Sydney, New South Wales, Australia
- Journalist and Print Journalist
Shirley Stott Despoja was the first woman to be employed in the general news room at the Adelaide Advertiser. She was that paper's first ever Arts Editor, appointed at a time when the arts were of enormous poilitical and economic significance in South Australia. She brought the arts to the front pages of the newspaper in a manner that had not been achieved before.
In 2010, Shirley Stott Despoja was the inaugural winner of the Mary MacKillop Award at the twentieth annual Catholic Archbishop's Media Citations. She was nominated for her regular column, The Third Age, published in The Adelaide Review.

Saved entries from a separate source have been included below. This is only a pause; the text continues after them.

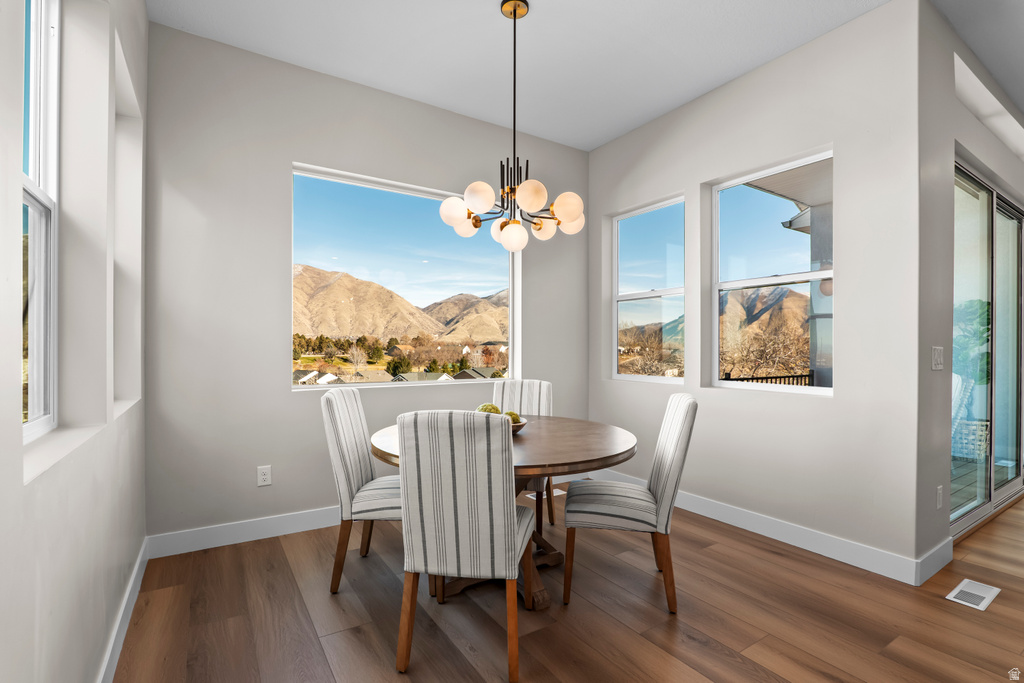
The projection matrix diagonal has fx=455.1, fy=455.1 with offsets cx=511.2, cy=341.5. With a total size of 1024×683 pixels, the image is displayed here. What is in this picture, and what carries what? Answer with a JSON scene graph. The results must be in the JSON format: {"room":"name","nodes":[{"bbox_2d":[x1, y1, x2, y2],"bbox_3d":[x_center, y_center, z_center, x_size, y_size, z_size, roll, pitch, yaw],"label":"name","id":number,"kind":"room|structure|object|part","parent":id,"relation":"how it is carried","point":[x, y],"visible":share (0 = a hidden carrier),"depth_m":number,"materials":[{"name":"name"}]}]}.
{"room":"dining room","nodes":[
{"label":"dining room","id":0,"kind":"room"},
{"bbox_2d":[0,0,148,682],"bbox_3d":[-0.562,-0.274,0.040,0.195,3.036,6.161,0,0,-33],"label":"left wall","id":1,"kind":"structure","parent":0,"point":[21,486],"depth_m":1.50,"materials":[{"name":"grey paint"}]},
{"bbox_2d":[22,0,60,441],"bbox_3d":[-1.324,-0.441,1.137,0.088,1.489,0.909,0,0,-33],"label":"left window","id":2,"kind":"structure","parent":1,"relation":"in","point":[35,355],"depth_m":1.48,"materials":[{"name":"white"}]},
{"bbox_2d":[22,422,109,484],"bbox_3d":[-1.322,0.299,1.282,0.134,0.034,0.871,0,0,-33],"label":"window sill","id":3,"kind":"structure","parent":1,"relation":"attached to","point":[67,437],"depth_m":1.28,"materials":[{"name":"white paint"}]},
{"bbox_2d":[95,536,150,682],"bbox_3d":[-0.791,1.169,0.621,0.016,0.125,4.888,0,0,-33],"label":"baseboard","id":4,"kind":"structure","parent":1,"relation":"attached to","point":[139,560],"depth_m":1.87,"materials":[{"name":"white paint"}]},
{"bbox_2d":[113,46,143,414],"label":"window","id":5,"kind":"structure","parent":1,"relation":"in","point":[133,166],"depth_m":2.43,"materials":[{"name":"white paint"}]},
{"bbox_2d":[139,19,586,546],"bbox_3d":[-0.697,-0.282,3.549,3.504,3.062,0.169,0,0,-33],"label":"back wall","id":6,"kind":"structure","parent":0,"point":[299,154],"depth_m":2.89,"materials":[{"name":"grey paint"}]},
{"bbox_2d":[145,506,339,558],"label":"baseboard","id":7,"kind":"structure","parent":6,"relation":"attached to","point":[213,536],"depth_m":2.81,"materials":[{"name":"white paint"}]},
{"bbox_2d":[257,465,271,486],"bbox_3d":[-1.570,0.850,2.891,0.073,0.118,0.009,0,0,-33],"label":"wall socket","id":8,"kind":"object","parent":6,"relation":"attached to","point":[265,476],"visible":0.99,"depth_m":2.89,"materials":[{"name":"white plastic"}]},
{"bbox_2d":[290,162,520,389],"bbox_3d":[-0.731,-0.424,3.607,1.795,1.526,0.094,0,0,-33],"label":"picture window","id":9,"kind":"structure","parent":6,"relation":"in","point":[369,385],"depth_m":3.53,"materials":[{"name":"glass"}]},
{"bbox_2d":[111,480,1023,682],"bbox_3d":[3.784,1.304,2.174,10.089,0.107,6.972,0,0,-33],"label":"floor","id":10,"kind":"structure","parent":0,"point":[720,554],"depth_m":2.06,"materials":[{"name":"brown wood"}]},
{"bbox_2d":[320,386,399,594],"bbox_3d":[-0.670,0.750,2.485,0.578,0.993,0.478,0,0,1],"label":"dining chair","id":11,"kind":"object","parent":10,"relation":"on","point":[353,482],"visible":0.71,"depth_m":2.29,"materials":[{"name":"fabric"}]},
{"bbox_2d":[392,411,535,680],"bbox_3d":[-0.169,0.751,1.895,0.484,0.985,0.578,0,0,9],"label":"front chair","id":12,"kind":"object","parent":10,"relation":"on","point":[512,520],"visible":1,"depth_m":1.67,"materials":[{"name":"fabric"}]},
{"bbox_2d":[363,414,639,608],"bbox_3d":[-0.027,0.872,2.439,1.335,0.763,1.333,0,0,-33],"label":"dining table","id":13,"kind":"object","parent":10,"relation":"on","point":[622,443],"visible":0.54,"depth_m":2.21,"materials":[{"name":"brown wood"}]},
{"bbox_2d":[507,417,527,434],"bbox_3d":[-0.038,0.454,2.416,0.253,0.076,0.256,0,0,-33],"label":"bowl","id":14,"kind":"object","parent":13,"relation":"on","point":[520,427],"visible":0.28,"depth_m":2.35,"materials":[{"name":"brown wood"}]},
{"bbox_2d":[476,402,501,414],"bbox_3d":[-0.127,0.395,2.489,0.130,0.118,0.129,0,0,1],"label":"decorative ball","id":15,"kind":"object","parent":14,"relation":"in","point":[495,409],"visible":0.38,"depth_m":2.46,"materials":[{"name":"green plant"}]},
{"bbox_2d":[504,410,521,424],"bbox_3d":[-0.001,0.419,2.433,0.095,0.093,0.094,0,0,6],"label":"decorative ball","id":16,"kind":"object","parent":14,"relation":"in","point":[514,415],"visible":0.38,"depth_m":2.40,"materials":[{"name":"green plant"}]},
{"bbox_2d":[493,377,553,530],"bbox_3d":[0.024,0.765,3.114,0.469,0.980,0.595,0,0,13],"label":"dining chair","id":17,"kind":"object","parent":10,"relation":"on","point":[536,387],"visible":0.32,"depth_m":3.27,"materials":[{"name":"white fabric"}]},
{"bbox_2d":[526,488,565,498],"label":"floor vent","id":18,"kind":"object","parent":10,"relation":"in","point":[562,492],"visible":0.44,"depth_m":3.75,"materials":[{"name":"white metal"}]},
{"bbox_2d":[563,394,697,614],"bbox_3d":[0.593,0.756,2.353,0.610,0.984,0.472,0,0,11],"label":"dining chair","id":19,"kind":"object","parent":10,"relation":"on","point":[676,462],"visible":1,"depth_m":2.16,"materials":[{"name":"grey fabric"}]},
{"bbox_2d":[946,578,1000,610],"bbox_3d":[2.291,1.246,2.258,0.312,0.007,0.130,0,0,-33],"label":"floor vent","id":20,"kind":"object","parent":10,"relation":"in","point":[992,592],"visible":0.97,"depth_m":2.25,"materials":[{"name":"white metal"}]},
{"bbox_2d":[153,0,1022,151],"bbox_3d":[2.942,-1.876,1.958,8.599,0.122,6.358,0,0,-33],"label":"ceiling","id":21,"kind":"structure","parent":0,"point":[590,146],"depth_m":2.79,"materials":[{"name":"white paint"}]},
{"bbox_2d":[439,0,586,249],"bbox_3d":[0.018,-1.157,2.483,0.757,1.307,0.752,0,0,-33],"label":"chandelier","id":22,"kind":"object","parent":21,"relation":"hanging from","point":[514,222],"visible":1,"depth_m":2.41,"materials":[{"name":"metal"}]},
{"bbox_3d":[-0.301,-0.696,2.471,0.148,0.144,0.144,0,0,-33],"label":"globe","id":23,"kind":"part","parent":22,"relation":"part of","materials":[{"name":"white glass"}]},
{"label":"globe","id":24,"kind":"part","parent":22,"relation":"part of","materials":[{"name":"glass"}]},
{"bbox_3d":[-0.163,-0.729,2.325,0.140,0.139,0.137,0,0,-33],"label":"globe","id":25,"kind":"part","parent":22,"relation":"part of","materials":[{"name":"white glass"}]},
{"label":"globe","id":26,"kind":"part","parent":22,"relation":"part of","materials":[{"name":"white glass"}]},
{"bbox_3d":[0.013,-0.583,2.525,0.135,0.144,0.132,0,0,-33],"label":"globe","id":27,"kind":"part","parent":22,"relation":"part of","materials":[{"name":"glass"}]},
{"bbox_3d":[0.093,-0.735,2.311,0.150,0.139,0.145,0,0,-33],"label":"globe","id":28,"kind":"part","parent":22,"relation":"part of","materials":[{"name":"glass"}]},
{"bbox_3d":[0.190,-0.676,2.719,0.140,0.132,0.138,0,0,-33],"label":"globe","id":29,"kind":"part","parent":22,"relation":"part of","materials":[{"name":"glass"}]},
{"bbox_3d":[0.293,-0.712,2.426,0.151,0.140,0.145,0,0,-33],"label":"globe","id":30,"kind":"part","parent":22,"relation":"part of","materials":[{"name":"glass"}]},
{"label":"globe","id":31,"kind":"part","parent":22,"relation":"part of","materials":[{"name":"glass"}]},
{"bbox_2d":[588,0,927,575],"bbox_3d":[1.456,-0.277,3.439,0.174,3.067,2.549,0,0,-33],"label":"right wall","id":32,"kind":"structure","parent":0,"point":[840,403],"depth_m":2.70,"materials":[{"name":"grey paint"}]},
{"bbox_2d":[612,194,686,382],"bbox_3d":[1.210,-0.416,3.975,0.083,1.515,0.861,0,0,-33],"label":"window","id":33,"kind":"structure","parent":32,"relation":"in","point":[648,295],"depth_m":4.03,"materials":[{"name":"glass"}]},
{"bbox_2d":[594,471,944,584],"bbox_3d":[1.403,1.189,3.343,0.015,0.128,2.588,0,0,-33],"label":"baseboard","id":34,"kind":"structure","parent":32,"relation":"attached to","point":[794,538],"depth_m":2.78,"materials":[{"name":"white paint"}]},
{"bbox_2d":[709,148,832,395],"bbox_3d":[1.784,-0.416,3.123,0.081,1.503,0.884,0,0,-33],"label":"window","id":35,"kind":"structure","parent":32,"relation":"in","point":[814,389],"depth_m":3.20,"materials":[{"name":"glass"}]},
{"bbox_2d":[915,0,1023,577],"bbox_3d":[3.968,-0.269,3.683,4.589,3.059,0.175,0,0,-33],"label":"right wall","id":36,"kind":"structure","parent":0,"point":[954,102],"depth_m":2.59,"materials":[{"name":"grey paint"}]},
{"bbox_2d":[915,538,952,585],"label":"baseboard","id":37,"kind":"structure","parent":36,"relation":"attached to","point":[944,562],"depth_m":2.44,"materials":[{"name":"white paint"}]},
{"bbox_2d":[930,346,943,370],"bbox_3d":[2.343,0.092,2.501,0.150,0.126,0.013,0,0,-33],"label":"light switch","id":38,"kind":"object","parent":36,"relation":"attached to","point":[936,355],"visible":0.97,"depth_m":2.49,"materials":[{"name":"white plastic"}]},
{"bbox_2d":[935,485,942,509],"bbox_3d":[2.379,0.865,2.530,0.074,0.119,0.009,0,0,-33],"label":"wall socket","id":39,"kind":"object","parent":36,"relation":"attached to","point":[938,504],"visible":0.97,"depth_m":2.52,"materials":[{"name":"white plastic"}]},
{"bbox_2d":[952,159,1023,536],"bbox_3d":[3.768,0.047,3.536,2.594,2.440,0.121,0,0,-33],"label":"sliding glass door","id":40,"kind":"structure","parent":36,"relation":"in","point":[994,443],"depth_m":3.36,"materials":[{"name":"glass"}]},
{"label":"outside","id":41,"kind":"structure","parent":0,"visible":0},
{"bbox_2d":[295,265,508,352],"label":"mountain","id":42,"kind":"structure","parent":41,"point":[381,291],"materials":[{"name":"brown"}]},
{"bbox_2d":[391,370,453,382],"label":"house","id":43,"kind":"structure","parent":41,"point":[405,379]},
{"bbox_2d":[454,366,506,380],"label":"house","id":44,"kind":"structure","parent":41,"point":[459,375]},
{"bbox_2d":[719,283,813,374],"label":"mountain","id":45,"kind":"structure","parent":41,"point":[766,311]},
{"bbox_2d":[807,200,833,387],"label":"porch column","id":46,"kind":"structure","parent":41,"point":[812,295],"depth_m":5.06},
{"bbox_2d":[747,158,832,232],"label":"porch roof","id":47,"kind":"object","parent":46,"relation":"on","point":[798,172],"visible":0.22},
{"bbox_2d":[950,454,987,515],"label":"deck","id":48,"kind":"structure","parent":41,"point":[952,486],"depth_m":4.19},
{"label":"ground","id":49,"kind":"structure","parent":41,"visible":0},
{"bbox_2d":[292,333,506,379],"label":"trees","id":50,"kind":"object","parent":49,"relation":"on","point":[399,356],"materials":[{"name":"plant"}]},
{"bbox_2d":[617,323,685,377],"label":"bare trees","id":51,"kind":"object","parent":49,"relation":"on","point":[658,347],"visible":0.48,"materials":[{"name":"brown plant"}]},
{"bbox_2d":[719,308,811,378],"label":"bare tree","id":52,"kind":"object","parent":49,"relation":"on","point":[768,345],"visible":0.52,"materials":[{"name":"brown plant"}]},
{"bbox_2d":[720,371,813,385],"bbox_3d":[2.468,0.830,5.084,3.798,0.959,0.071,0,0,-33],"label":"deck railing","id":53,"kind":"object","parent":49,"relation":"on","point":[776,377],"visible":0.17,"depth_m":5.57,"materials":[{"name":"black metal"}]},
{"bbox_2d":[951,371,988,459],"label":"patio chair","id":54,"kind":"object","parent":49,"relation":"on","point":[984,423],"visible":0.37,"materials":[{"name":"white wicker"}]},
{"bbox_2d":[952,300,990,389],"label":"plant","id":55,"kind":"object","parent":49,"relation":"on","point":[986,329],"visible":0.26,"depth_m":5.49,"materials":[{"name":"green plant"}]}
]}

According to Archbishop Wilson who presented the award, it was a pleasure to honour such an esteemed writer and champion of equality and social justice.
"Mary MacKillop herself was a great correspondent and also challenged the social norms of the day," he said.
"Ms Stott Despoja's efforts to break the stereotypes of ageing and challenge her peers to be feisty and opinionated would undoubtedly be applauded by Mary."
Stott Despoja also won a United Nations Association of Australia Media Peace Award in 2010 for the same column, for excellence in the promotion of positive images of the older person.
Shirley Stott Despoja was inducted into the Hall of Fame at the May 2013 South Australian Media Awards, honoured by her peers for an outstanding contribution to the South Australian media. In 2017 she was awarded on Australia Day with an OAM, 'for services as a journalist to print media', a citation to bury the lede, if ever there was one.
Shirley Stott Despoja is variously described as 'an inspiration', 'a pioneer', 'gutsy', 'an arts editor who changed the city' (Adelaide) and 'a great lady of a great age of print'. But above all, Stott Despoja is best known as a journalist for being 'principled'.